_Bounding box coordinate data_.
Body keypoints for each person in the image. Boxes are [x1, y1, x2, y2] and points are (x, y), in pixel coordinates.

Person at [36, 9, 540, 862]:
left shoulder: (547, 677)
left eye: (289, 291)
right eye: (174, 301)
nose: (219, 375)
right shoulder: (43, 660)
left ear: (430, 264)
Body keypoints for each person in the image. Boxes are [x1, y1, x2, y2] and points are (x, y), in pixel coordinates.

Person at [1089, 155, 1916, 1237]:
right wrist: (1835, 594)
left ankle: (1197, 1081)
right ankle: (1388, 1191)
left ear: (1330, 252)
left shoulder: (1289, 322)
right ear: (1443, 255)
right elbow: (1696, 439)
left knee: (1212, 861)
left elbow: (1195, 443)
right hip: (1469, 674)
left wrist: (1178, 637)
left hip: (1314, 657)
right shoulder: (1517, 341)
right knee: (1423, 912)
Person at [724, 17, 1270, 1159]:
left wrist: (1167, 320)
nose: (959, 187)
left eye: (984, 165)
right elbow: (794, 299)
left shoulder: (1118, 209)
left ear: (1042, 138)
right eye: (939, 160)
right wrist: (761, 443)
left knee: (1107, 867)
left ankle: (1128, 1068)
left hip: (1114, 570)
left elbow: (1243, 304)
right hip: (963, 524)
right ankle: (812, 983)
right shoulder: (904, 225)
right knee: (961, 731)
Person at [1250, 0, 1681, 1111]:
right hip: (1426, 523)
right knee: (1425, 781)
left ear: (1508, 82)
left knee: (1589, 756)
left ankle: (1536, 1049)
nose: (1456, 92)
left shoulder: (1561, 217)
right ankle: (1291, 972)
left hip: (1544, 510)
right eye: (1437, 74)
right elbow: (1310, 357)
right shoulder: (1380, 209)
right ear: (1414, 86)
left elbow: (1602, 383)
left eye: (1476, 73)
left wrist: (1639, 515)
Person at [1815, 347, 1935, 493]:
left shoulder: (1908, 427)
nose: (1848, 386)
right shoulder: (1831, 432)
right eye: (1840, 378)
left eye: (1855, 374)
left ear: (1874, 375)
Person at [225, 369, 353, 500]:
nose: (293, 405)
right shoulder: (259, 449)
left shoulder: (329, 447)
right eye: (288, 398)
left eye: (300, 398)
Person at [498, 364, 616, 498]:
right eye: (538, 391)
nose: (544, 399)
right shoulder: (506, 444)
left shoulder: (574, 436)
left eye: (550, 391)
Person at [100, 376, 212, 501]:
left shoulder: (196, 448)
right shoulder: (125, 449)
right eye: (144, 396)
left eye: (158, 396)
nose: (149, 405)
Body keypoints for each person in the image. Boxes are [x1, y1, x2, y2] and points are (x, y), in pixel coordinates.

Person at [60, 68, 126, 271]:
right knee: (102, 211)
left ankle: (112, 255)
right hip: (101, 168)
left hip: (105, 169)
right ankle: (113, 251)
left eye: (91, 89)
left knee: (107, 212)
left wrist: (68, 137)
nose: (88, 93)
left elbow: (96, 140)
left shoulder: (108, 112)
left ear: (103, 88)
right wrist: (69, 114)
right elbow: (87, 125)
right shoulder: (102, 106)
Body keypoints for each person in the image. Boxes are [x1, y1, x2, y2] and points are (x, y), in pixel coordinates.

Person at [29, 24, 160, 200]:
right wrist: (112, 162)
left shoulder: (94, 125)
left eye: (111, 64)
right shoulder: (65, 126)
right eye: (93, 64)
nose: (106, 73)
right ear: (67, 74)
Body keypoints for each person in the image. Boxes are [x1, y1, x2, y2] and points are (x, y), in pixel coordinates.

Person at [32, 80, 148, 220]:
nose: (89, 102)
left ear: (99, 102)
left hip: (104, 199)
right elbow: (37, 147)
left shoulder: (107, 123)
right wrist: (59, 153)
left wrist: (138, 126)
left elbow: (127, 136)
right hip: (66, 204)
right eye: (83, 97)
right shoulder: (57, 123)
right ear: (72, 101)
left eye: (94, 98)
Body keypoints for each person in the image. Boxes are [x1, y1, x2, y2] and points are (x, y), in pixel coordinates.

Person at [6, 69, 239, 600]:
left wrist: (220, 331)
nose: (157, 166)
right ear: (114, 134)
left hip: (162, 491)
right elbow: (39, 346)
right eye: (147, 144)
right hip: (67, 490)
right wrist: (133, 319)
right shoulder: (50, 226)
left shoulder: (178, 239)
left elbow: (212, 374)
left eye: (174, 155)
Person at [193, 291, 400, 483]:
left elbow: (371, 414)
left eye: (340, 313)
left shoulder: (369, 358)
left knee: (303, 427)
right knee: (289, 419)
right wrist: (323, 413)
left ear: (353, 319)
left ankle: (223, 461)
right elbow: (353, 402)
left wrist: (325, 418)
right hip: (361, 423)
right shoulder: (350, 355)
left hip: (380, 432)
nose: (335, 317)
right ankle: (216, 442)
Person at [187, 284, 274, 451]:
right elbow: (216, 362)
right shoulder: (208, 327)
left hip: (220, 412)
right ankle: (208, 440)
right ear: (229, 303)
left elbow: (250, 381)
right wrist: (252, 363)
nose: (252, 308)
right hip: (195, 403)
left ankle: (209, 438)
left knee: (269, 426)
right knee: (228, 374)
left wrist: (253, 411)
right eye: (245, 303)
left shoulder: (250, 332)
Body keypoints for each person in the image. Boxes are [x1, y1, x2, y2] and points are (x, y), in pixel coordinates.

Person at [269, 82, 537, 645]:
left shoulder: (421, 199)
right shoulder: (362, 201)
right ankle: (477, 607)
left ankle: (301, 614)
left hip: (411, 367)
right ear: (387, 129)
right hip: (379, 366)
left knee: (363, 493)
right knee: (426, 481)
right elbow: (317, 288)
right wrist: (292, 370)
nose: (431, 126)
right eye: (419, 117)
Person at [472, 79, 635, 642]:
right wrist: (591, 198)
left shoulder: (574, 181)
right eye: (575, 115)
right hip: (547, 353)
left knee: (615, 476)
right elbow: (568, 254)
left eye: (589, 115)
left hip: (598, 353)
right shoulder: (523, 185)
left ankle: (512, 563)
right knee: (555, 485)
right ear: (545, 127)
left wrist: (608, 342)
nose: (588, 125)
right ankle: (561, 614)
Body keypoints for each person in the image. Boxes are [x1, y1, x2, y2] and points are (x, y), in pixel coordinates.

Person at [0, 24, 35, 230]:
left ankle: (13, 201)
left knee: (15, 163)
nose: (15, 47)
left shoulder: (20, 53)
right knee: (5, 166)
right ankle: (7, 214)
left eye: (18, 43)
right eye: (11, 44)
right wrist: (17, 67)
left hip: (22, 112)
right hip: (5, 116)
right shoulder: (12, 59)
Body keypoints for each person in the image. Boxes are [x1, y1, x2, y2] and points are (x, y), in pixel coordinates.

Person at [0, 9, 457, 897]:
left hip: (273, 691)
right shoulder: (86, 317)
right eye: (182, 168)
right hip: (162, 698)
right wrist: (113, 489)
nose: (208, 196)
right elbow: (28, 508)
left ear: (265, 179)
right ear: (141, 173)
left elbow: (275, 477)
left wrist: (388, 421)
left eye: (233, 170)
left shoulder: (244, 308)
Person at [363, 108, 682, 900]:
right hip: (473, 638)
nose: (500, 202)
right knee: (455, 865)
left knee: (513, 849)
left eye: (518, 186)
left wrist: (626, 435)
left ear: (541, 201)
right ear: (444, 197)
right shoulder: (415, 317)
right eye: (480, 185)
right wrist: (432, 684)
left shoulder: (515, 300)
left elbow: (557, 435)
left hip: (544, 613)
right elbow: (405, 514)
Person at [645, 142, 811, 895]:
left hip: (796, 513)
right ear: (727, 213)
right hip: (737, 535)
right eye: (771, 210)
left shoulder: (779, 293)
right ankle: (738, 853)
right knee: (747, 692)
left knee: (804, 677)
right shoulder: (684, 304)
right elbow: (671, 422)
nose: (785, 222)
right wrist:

_The problem_. Please transcribe the data exactly from its first line. End with the line that contains "left ear: (1330, 252)".

_Your response_.
Body keypoints for each person in the image. Boxes are [x1, y1, x2, y2] and points are (x, y), in pixel coordinates.

Person at [36, 9, 540, 862]:
left shoulder: (547, 677)
left eye: (289, 291)
right eye: (174, 301)
nose: (219, 375)
right shoulder: (43, 660)
left ear: (430, 264)
Body keypoints for each person in the image. Boxes are [x1, y1, x2, y2] and points are (x, y), in pixel coordinates.

Person at [1089, 155, 1916, 1237]:
right wrist: (1835, 594)
left ankle: (1197, 1081)
right ankle: (1388, 1191)
left ear: (1330, 252)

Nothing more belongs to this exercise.